On December 27, 1874, he became a member of the Royal Academy of History, where he occupied the “Medal 1”, replacing Francisco de Paula Quadrado. In March 1876, Francisco Coello was the main promoter and one of the founding members of the Geographical Society of Madrid -later the Royal Geographical Society -, of which he could practically be considered the first president. He aimed to put Spain on the same level as other European territories and cities such as Paris, Berlin, or London, which already had their respective geographical societies since the 1820s; in this sense, Coello himself said he was ashamed that no Spaniard “sat” at the presidential table of the Geographical Congress of Paris in 1875. Coello's maps were included in the monthly bulletins issued by the Society.

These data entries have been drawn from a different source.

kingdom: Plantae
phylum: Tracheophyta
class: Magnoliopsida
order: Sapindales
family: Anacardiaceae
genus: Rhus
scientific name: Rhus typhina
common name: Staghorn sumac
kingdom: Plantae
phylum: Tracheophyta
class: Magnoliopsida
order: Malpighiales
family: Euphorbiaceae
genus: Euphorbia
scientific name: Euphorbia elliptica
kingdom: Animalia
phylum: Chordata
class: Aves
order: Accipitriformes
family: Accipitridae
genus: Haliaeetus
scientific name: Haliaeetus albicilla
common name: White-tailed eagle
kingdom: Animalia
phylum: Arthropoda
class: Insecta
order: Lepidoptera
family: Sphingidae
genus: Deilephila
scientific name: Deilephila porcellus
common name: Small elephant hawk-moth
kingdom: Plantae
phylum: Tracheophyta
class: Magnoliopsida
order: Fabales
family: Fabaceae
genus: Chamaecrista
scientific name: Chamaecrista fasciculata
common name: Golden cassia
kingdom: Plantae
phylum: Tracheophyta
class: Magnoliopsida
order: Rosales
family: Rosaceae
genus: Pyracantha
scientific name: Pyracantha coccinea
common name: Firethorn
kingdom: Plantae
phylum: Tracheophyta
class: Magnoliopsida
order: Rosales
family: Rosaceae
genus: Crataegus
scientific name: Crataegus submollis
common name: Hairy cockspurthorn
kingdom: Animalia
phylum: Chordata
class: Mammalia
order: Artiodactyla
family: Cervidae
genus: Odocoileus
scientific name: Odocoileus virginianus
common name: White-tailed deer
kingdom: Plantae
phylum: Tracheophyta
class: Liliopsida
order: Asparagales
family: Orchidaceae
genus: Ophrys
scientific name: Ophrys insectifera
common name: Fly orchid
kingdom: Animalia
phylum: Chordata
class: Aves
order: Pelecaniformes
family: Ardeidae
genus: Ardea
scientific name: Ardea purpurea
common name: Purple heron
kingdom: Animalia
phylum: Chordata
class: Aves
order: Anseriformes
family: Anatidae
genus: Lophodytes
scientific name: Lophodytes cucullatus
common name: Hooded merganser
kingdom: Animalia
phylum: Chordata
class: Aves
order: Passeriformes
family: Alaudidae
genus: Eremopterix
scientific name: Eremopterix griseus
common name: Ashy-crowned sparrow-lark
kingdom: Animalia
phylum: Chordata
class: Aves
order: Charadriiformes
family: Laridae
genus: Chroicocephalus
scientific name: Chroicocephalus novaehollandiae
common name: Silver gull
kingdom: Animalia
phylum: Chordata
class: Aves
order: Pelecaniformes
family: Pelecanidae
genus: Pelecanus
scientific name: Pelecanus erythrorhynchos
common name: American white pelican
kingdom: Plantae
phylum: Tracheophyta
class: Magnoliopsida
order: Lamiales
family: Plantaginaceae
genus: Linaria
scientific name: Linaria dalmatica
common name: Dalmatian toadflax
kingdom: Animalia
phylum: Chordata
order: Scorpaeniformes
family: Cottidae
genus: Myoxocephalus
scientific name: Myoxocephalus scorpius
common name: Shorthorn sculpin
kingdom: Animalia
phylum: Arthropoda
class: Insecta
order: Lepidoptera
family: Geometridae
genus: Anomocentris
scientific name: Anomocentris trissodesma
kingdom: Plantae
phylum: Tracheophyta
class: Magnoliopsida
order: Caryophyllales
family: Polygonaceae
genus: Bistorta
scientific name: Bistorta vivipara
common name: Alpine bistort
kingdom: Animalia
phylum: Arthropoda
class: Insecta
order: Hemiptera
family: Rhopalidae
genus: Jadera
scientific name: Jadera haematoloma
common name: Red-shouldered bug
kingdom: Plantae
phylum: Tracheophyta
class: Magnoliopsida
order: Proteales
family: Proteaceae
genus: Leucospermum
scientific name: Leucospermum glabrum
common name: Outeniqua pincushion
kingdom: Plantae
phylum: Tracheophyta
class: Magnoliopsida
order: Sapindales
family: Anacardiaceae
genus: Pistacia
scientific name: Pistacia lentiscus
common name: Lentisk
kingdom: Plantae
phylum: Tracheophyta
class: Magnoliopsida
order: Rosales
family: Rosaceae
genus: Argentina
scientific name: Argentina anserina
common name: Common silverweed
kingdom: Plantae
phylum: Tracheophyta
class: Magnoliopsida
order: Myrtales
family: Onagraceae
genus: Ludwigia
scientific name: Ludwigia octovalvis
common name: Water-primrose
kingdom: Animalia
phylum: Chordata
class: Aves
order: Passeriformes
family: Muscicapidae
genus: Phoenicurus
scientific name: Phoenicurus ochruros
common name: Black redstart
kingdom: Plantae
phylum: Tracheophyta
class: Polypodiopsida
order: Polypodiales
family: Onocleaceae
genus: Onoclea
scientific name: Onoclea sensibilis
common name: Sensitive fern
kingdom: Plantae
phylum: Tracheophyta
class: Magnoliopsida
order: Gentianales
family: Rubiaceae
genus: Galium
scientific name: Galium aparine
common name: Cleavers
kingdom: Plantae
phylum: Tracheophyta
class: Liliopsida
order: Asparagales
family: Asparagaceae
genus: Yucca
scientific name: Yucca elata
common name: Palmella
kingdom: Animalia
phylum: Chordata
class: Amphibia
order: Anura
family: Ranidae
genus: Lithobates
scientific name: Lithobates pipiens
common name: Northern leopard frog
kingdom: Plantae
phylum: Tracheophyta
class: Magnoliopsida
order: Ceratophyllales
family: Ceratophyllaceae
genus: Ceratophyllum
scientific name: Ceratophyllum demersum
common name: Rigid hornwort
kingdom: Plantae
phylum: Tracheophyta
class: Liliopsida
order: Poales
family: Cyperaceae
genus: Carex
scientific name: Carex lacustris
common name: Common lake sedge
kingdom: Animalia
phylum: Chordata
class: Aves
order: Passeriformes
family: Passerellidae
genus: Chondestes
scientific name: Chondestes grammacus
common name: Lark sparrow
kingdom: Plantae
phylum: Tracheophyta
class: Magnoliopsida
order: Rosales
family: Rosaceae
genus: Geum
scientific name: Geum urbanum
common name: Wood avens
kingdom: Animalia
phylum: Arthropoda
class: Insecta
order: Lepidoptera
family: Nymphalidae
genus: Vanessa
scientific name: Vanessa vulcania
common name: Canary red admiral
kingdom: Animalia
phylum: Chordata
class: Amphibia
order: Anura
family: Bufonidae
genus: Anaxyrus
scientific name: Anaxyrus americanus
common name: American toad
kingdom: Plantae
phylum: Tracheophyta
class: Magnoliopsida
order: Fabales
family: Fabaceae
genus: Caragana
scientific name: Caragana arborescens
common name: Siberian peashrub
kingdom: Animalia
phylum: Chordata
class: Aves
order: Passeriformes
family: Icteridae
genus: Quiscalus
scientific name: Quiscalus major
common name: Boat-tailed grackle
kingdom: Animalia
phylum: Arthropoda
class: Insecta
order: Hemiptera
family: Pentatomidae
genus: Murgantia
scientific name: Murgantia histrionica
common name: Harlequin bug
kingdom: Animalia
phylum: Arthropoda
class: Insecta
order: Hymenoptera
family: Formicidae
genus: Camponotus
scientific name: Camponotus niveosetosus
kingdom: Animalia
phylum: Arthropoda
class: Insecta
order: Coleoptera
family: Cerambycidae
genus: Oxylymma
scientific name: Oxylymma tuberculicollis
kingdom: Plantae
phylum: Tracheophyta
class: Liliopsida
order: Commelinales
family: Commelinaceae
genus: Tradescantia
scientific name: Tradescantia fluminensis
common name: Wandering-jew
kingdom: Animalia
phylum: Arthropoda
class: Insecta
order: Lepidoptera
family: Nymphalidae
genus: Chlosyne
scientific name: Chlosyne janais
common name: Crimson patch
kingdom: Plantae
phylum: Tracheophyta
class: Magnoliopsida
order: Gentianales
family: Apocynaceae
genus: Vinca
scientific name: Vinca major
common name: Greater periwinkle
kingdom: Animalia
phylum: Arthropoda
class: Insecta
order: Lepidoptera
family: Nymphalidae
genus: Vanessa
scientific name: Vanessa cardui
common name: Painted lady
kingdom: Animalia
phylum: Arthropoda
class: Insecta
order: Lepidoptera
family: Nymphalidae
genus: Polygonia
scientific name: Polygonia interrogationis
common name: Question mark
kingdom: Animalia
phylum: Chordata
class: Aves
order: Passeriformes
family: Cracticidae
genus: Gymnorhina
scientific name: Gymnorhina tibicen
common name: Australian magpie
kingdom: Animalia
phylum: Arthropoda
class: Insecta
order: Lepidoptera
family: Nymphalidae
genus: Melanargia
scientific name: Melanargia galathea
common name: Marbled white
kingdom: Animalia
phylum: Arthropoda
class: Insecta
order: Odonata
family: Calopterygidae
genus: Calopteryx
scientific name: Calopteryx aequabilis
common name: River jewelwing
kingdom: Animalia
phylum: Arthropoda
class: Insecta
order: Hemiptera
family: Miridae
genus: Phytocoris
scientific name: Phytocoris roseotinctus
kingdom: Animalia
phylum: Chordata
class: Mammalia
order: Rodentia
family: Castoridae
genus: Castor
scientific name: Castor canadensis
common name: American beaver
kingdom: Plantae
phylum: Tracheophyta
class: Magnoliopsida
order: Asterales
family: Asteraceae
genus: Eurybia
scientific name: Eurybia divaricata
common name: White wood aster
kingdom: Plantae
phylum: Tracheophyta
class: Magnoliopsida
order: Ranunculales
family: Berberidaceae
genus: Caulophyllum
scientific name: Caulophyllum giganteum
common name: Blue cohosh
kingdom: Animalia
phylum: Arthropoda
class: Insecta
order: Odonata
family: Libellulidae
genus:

In the words of Rodriguez Esteban, Coello “made the Geographical Society of Madrid the reflection of his intentions and his activity, trying at all times to place the work of the Society in the field of the scientific sphere, research, and theoretical propaganda”. He also strongly defended the interest that Spain should have in the occupation of territories in North Africa, specifically the “Cabo del Agua”. In this line of Africanism, it is worth mentioning that he was part, together with the regenerationist Joaquín Costa, of the Spanish Society of Africanists and Colonists, founded in 1883, and whose creation had already been proposed by Coello in 1881. He was also critical of Bismarck's Germany because of the crisis in the Carolines in 1885. Coello held the position of honorary president of the Society from October 15, 1878, until his death in 1898, at 23 Serrano Street. He was buried in the cemetery of San Justo, in a ceremony attended by Antonio Aguilar y Correa as representative of the Royal Academy of History, as well as by Generals Azcárraga, Polavieja, and Chinchilla.